Quantitative and Computational Biology Department, University of Southern California, Los Angeles, CA 90089.
Data Sciences and Operations Department, Marshall School of Business, University of Southern California, Los Angeles, CA 90089;
Proc Natl Acad Sci U S A. 2021 Sep 7;118(36). doi: 10.1073/pnas.2104683118.
We propose a deep learning-based knockoffs inference framework, DeepLINK, that guarantees the false discovery rate (FDR) control in high-dimensional settings. DeepLINK is applicable to a broad class of covariate distributions described by the possibly nonlinear latent factor models.
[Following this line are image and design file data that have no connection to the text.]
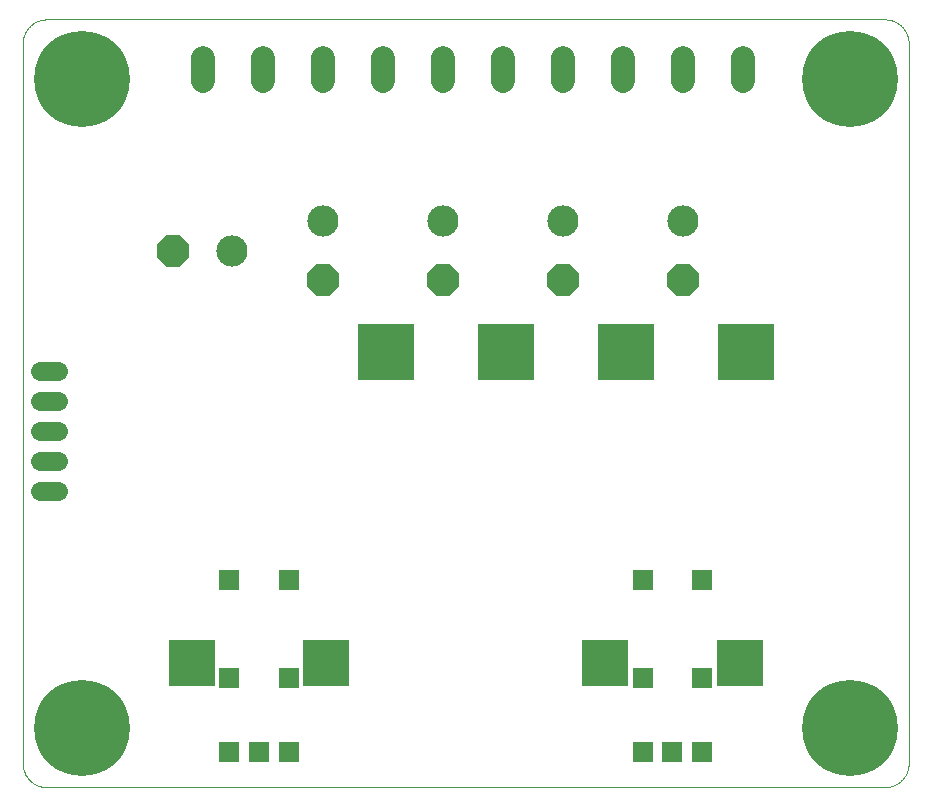
<source format=gbs>
G75*
%MOIN*%
%OFA0B0*%
%FSLAX25Y25*%
%IPPOS*%
%LPD*%
%AMOC8*
5,1,8,0,0,1.08239X$1,22.5*
%
%ADD10C,0.00400*%
%ADD11R,0.18510X0.18904*%
%ADD12R,0.04362X0.04362*%
%ADD13R,0.07093X0.07093*%
%ADD14R,0.15361X0.15361*%
%ADD15C,0.08077*%
%ADD16C,0.10400*%
%ADD17OC8,0.10400*%
%ADD18C,0.06306*%
%ADD19C,0.31896*%
D10*
X0012957Y0087909D02*
X0292485Y0087909D01*
X0292675Y0087911D01*
X0292865Y0087918D01*
X0293055Y0087930D01*
X0293245Y0087946D01*
X0293434Y0087966D01*
X0293623Y0087992D01*
X0293811Y0088021D01*
X0293998Y0088056D01*
X0294184Y0088095D01*
X0294369Y0088138D01*
X0294554Y0088186D01*
X0294737Y0088238D01*
X0294918Y0088294D01*
X0295098Y0088355D01*
X0295277Y0088421D01*
X0295454Y0088490D01*
X0295630Y0088564D01*
X0295803Y0088642D01*
X0295975Y0088725D01*
X0296144Y0088811D01*
X0296312Y0088901D01*
X0296477Y0088996D01*
X0296640Y0089094D01*
X0296800Y0089197D01*
X0296958Y0089303D01*
X0297113Y0089413D01*
X0297266Y0089526D01*
X0297416Y0089644D01*
X0297562Y0089765D01*
X0297706Y0089889D01*
X0297847Y0090017D01*
X0297985Y0090148D01*
X0298120Y0090283D01*
X0298251Y0090421D01*
X0298379Y0090562D01*
X0298503Y0090706D01*
X0298624Y0090852D01*
X0298742Y0091002D01*
X0298855Y0091155D01*
X0298965Y0091310D01*
X0299071Y0091468D01*
X0299174Y0091628D01*
X0299272Y0091791D01*
X0299367Y0091956D01*
X0299457Y0092124D01*
X0299543Y0092293D01*
X0299626Y0092465D01*
X0299704Y0092638D01*
X0299778Y0092814D01*
X0299847Y0092991D01*
X0299913Y0093170D01*
X0299974Y0093350D01*
X0300030Y0093531D01*
X0300082Y0093714D01*
X0300130Y0093899D01*
X0300173Y0094084D01*
X0300212Y0094270D01*
X0300247Y0094457D01*
X0300276Y0094645D01*
X0300302Y0094834D01*
X0300322Y0095023D01*
X0300338Y0095213D01*
X0300350Y0095403D01*
X0300357Y0095593D01*
X0300359Y0095783D01*
X0300359Y0335941D01*
X0300357Y0336131D01*
X0300350Y0336321D01*
X0300338Y0336511D01*
X0300322Y0336701D01*
X0300302Y0336890D01*
X0300276Y0337079D01*
X0300247Y0337267D01*
X0300212Y0337454D01*
X0300173Y0337640D01*
X0300130Y0337825D01*
X0300082Y0338010D01*
X0300030Y0338193D01*
X0299974Y0338374D01*
X0299913Y0338554D01*
X0299847Y0338733D01*
X0299778Y0338910D01*
X0299704Y0339086D01*
X0299626Y0339259D01*
X0299543Y0339431D01*
X0299457Y0339600D01*
X0299367Y0339768D01*
X0299272Y0339933D01*
X0299174Y0340096D01*
X0299071Y0340256D01*
X0298965Y0340414D01*
X0298855Y0340569D01*
X0298742Y0340722D01*
X0298624Y0340872D01*
X0298503Y0341018D01*
X0298379Y0341162D01*
X0298251Y0341303D01*
X0298120Y0341441D01*
X0297985Y0341576D01*
X0297847Y0341707D01*
X0297706Y0341835D01*
X0297562Y0341959D01*
X0297416Y0342080D01*
X0297266Y0342198D01*
X0297113Y0342311D01*
X0296958Y0342421D01*
X0296800Y0342527D01*
X0296640Y0342630D01*
X0296477Y0342728D01*
X0296312Y0342823D01*
X0296144Y0342913D01*
X0295975Y0342999D01*
X0295803Y0343082D01*
X0295630Y0343160D01*
X0295454Y0343234D01*
X0295277Y0343303D01*
X0295098Y0343369D01*
X0294918Y0343430D01*
X0294737Y0343486D01*
X0294554Y0343538D01*
X0294369Y0343586D01*
X0294184Y0343629D01*
X0293998Y0343668D01*
X0293811Y0343703D01*
X0293623Y0343732D01*
X0293434Y0343758D01*
X0293245Y0343778D01*
X0293055Y0343794D01*
X0292865Y0343806D01*
X0292675Y0343813D01*
X0292485Y0343815D01*
X0012957Y0343815D01*
X0012767Y0343813D01*
X0012577Y0343806D01*
X0012387Y0343794D01*
X0012197Y0343778D01*
X0012008Y0343758D01*
X0011819Y0343732D01*
X0011631Y0343703D01*
X0011444Y0343668D01*
X0011258Y0343629D01*
X0011073Y0343586D01*
X0010888Y0343538D01*
X0010705Y0343486D01*
X0010524Y0343430D01*
X0010344Y0343369D01*
X0010165Y0343303D01*
X0009988Y0343234D01*
X0009812Y0343160D01*
X0009639Y0343082D01*
X0009467Y0342999D01*
X0009298Y0342913D01*
X0009130Y0342823D01*
X0008965Y0342728D01*
X0008802Y0342630D01*
X0008642Y0342527D01*
X0008484Y0342421D01*
X0008329Y0342311D01*
X0008176Y0342198D01*
X0008026Y0342080D01*
X0007880Y0341959D01*
X0007736Y0341835D01*
X0007595Y0341707D01*
X0007457Y0341576D01*
X0007322Y0341441D01*
X0007191Y0341303D01*
X0007063Y0341162D01*
X0006939Y0341018D01*
X0006818Y0340872D01*
X0006700Y0340722D01*
X0006587Y0340569D01*
X0006477Y0340414D01*
X0006371Y0340256D01*
X0006268Y0340096D01*
X0006170Y0339933D01*
X0006075Y0339768D01*
X0005985Y0339600D01*
X0005899Y0339431D01*
X0005816Y0339259D01*
X0005738Y0339086D01*
X0005664Y0338910D01*
X0005595Y0338733D01*
X0005529Y0338554D01*
X0005468Y0338374D01*
X0005412Y0338193D01*
X0005360Y0338010D01*
X0005312Y0337825D01*
X0005269Y0337640D01*
X0005230Y0337454D01*
X0005195Y0337267D01*
X0005166Y0337079D01*
X0005140Y0336890D01*
X0005120Y0336701D01*
X0005104Y0336511D01*
X0005092Y0336321D01*
X0005085Y0336131D01*
X0005083Y0335941D01*
X0005083Y0095783D01*
X0005085Y0095593D01*
X0005092Y0095403D01*
X0005104Y0095213D01*
X0005120Y0095023D01*
X0005140Y0094834D01*
X0005166Y0094645D01*
X0005195Y0094457D01*
X0005230Y0094270D01*
X0005269Y0094084D01*
X0005312Y0093899D01*
X0005360Y0093714D01*
X0005412Y0093531D01*
X0005468Y0093350D01*
X0005529Y0093170D01*
X0005595Y0092991D01*
X0005664Y0092814D01*
X0005738Y0092638D01*
X0005816Y0092465D01*
X0005899Y0092293D01*
X0005985Y0092124D01*
X0006075Y0091956D01*
X0006170Y0091791D01*
X0006268Y0091628D01*
X0006371Y0091468D01*
X0006477Y0091310D01*
X0006587Y0091155D01*
X0006700Y0091002D01*
X0006818Y0090852D01*
X0006939Y0090706D01*
X0007063Y0090562D01*
X0007191Y0090421D01*
X0007322Y0090283D01*
X0007457Y0090148D01*
X0007595Y0090017D01*
X0007736Y0089889D01*
X0007880Y0089765D01*
X0008026Y0089644D01*
X0008176Y0089526D01*
X0008329Y0089413D01*
X0008484Y0089303D01*
X0008642Y0089197D01*
X0008802Y0089094D01*
X0008965Y0088996D01*
X0009130Y0088901D01*
X0009298Y0088811D01*
X0009467Y0088725D01*
X0009639Y0088642D01*
X0009812Y0088564D01*
X0009988Y0088490D01*
X0010165Y0088421D01*
X0010344Y0088355D01*
X0010524Y0088294D01*
X0010705Y0088238D01*
X0010888Y0088186D01*
X0011073Y0088138D01*
X0011258Y0088095D01*
X0011444Y0088056D01*
X0011631Y0088021D01*
X0011819Y0087992D01*
X0012008Y0087966D01*
X0012197Y0087946D01*
X0012387Y0087930D01*
X0012577Y0087918D01*
X0012767Y0087911D01*
X0012957Y0087909D01*
D11*
X0126058Y0232909D03*
X0166058Y0232909D03*
X0206058Y0232909D03*
X0246058Y0232909D03*
D12*
X0245270Y0232909D03*
X0245270Y0227398D03*
X0250782Y0227398D03*
X0250782Y0232909D03*
X0250782Y0238421D03*
X0245270Y0238421D03*
X0239759Y0238421D03*
X0239759Y0232909D03*
X0239759Y0227398D03*
X0210782Y0227398D03*
X0210782Y0232909D03*
X0205270Y0232909D03*
X0205270Y0227398D03*
X0199759Y0227398D03*
X0199759Y0232909D03*
X0199759Y0238421D03*
X0205270Y0238421D03*
X0210782Y0238421D03*
X0170782Y0238421D03*
X0170782Y0232909D03*
X0170782Y0227398D03*
X0165270Y0227398D03*
X0165270Y0232909D03*
X0159759Y0232909D03*
X0159759Y0227398D03*
X0159759Y0238421D03*
X0165270Y0238421D03*
X0130782Y0238421D03*
X0130782Y0232909D03*
X0130782Y0227398D03*
X0125270Y0227398D03*
X0125270Y0232909D03*
X0119759Y0232909D03*
X0119759Y0227398D03*
X0119759Y0238421D03*
X0125270Y0238421D03*
D13*
X0093666Y0156807D03*
X0073981Y0156807D03*
X0073981Y0124327D03*
X0093666Y0124327D03*
X0093666Y0099720D03*
X0093666Y0099720D03*
X0083823Y0099720D03*
X0083823Y0099720D03*
X0073981Y0099720D03*
X0073981Y0099720D03*
X0211776Y0099720D03*
X0211776Y0099720D03*
X0221619Y0099720D03*
X0221619Y0099720D03*
X0231461Y0099720D03*
X0231461Y0099720D03*
X0231461Y0124327D03*
X0211776Y0124327D03*
X0211776Y0156807D03*
X0231461Y0156807D03*
D14*
X0244060Y0129248D03*
X0199178Y0129248D03*
X0106264Y0129248D03*
X0061383Y0129248D03*
D15*
X0065083Y0323136D02*
X0065083Y0330813D01*
X0085083Y0330813D02*
X0085083Y0323136D01*
X0105083Y0323136D02*
X0105083Y0330813D01*
X0125083Y0330813D02*
X0125083Y0323136D01*
X0145083Y0323136D02*
X0145083Y0330813D01*
X0165083Y0330813D02*
X0165083Y0323136D01*
X0185083Y0323136D02*
X0185083Y0330813D01*
X0205083Y0330813D02*
X0205083Y0323136D01*
X0225083Y0323136D02*
X0225083Y0330813D01*
X0245083Y0330813D02*
X0245083Y0323136D01*
D16*
X0225083Y0276502D03*
X0185083Y0276502D03*
X0145083Y0276502D03*
X0105083Y0276502D03*
X0074926Y0266659D03*
D17*
X0055241Y0266659D03*
X0105083Y0256817D03*
X0145083Y0256817D03*
X0185083Y0256817D03*
X0225083Y0256817D03*
D18*
X0016786Y0226659D02*
X0010881Y0226659D01*
X0010881Y0216659D02*
X0016786Y0216659D01*
X0016786Y0206659D02*
X0010881Y0206659D01*
X0010881Y0196659D02*
X0016786Y0196659D01*
X0016786Y0186659D02*
X0010881Y0186659D01*
D19*
X0024768Y0107594D03*
X0024768Y0324130D03*
X0280674Y0324130D03*
X0280674Y0107594D03*
M02*

</source>
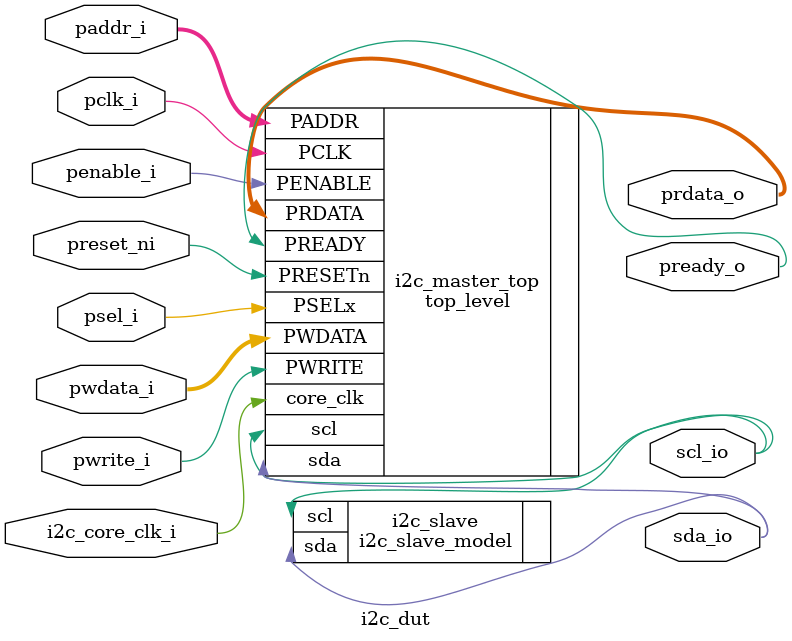
<source format=v>
module i2c_dut 
(
    input                               i2c_core_clk_i      ,   // clock core of i2c
    input                               pclk_i              ,   //  APB clock
    input                               preset_ni           ,   //  reset signal is active-LOW
    input   [7 : 0]         			paddr_i             ,   //  address of APB slave and inputister map
    input                               pwrite_i            ,   //  HIGH is write, LOW is read
    input                               psel_i              ,   //  select slave interface
    input                               penable_i           ,   //  Enable. PENABLE indicates the second and subsequent cycles of an APB transfer.
    input   [7 : 0]         			pwdata_i            ,   //  data write

    output  [7 : 0]         			prdata_o            ,   //  data read
    output                              pready_o            ,   //  ready to receive data
    output                              sda_io              ,
    output                              scl_io              
);

    top_level     i2c_master_top (
        .PCLK       (pclk_i),
        .PRESETn    (preset_ni),
        .PSELx      (psel_i),
        .PWRITE     (pwrite_i),
        .PENABLE    (penable_i),
        .PADDR      (paddr_i),
        .PWDATA     (pwdata_i),
        .core_clk   (i2c_core_clk_i),

        .PREADY     (pready_o),
        .PRDATA     (prdata_o),
        .sda        (sda_io),
        .scl        (scl_io)
    );

    i2c_slave_model i2c_slave   (
        .sda    (sda_io )   ,
        .scl    (scl_io )   
    );
    
endmodule
</source>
It consists of two major parts: an autoencoder network for the knockoff variable construction and a multilayer perceptron network for feature selection with the FDR control. The empirical performance of DeepLINK is investigated through extensive simulation studies, where it is shown to achieve FDR control in feature selection with both high selection power and high prediction accuracy. We also apply DeepLINK to three real data applications to demonstrate its practical utility.
我们提出了一个基于深度学习的 knockoffs 推断框架 DeepLINK,它可以在高维环境中保证错误发现率(FDR)的控制。DeepLINK 适用于由潜在因子模型描述的可能是非线性的广泛类别的协变量分布。它由两个主要部分组成:用于 knockoff 变量构建的自动编码器网络和用于具有 FDR 控制的特征选择的多层感知机网络。通过广泛的模拟研究,研究了 DeepLINK 的经验性能,结果表明它在特征选择中具有高选择能力和高预测精度,同时实现了 FDR 控制。我们还将 DeepLINK 应用于三个实际数据应用程序,以证明其实际效用。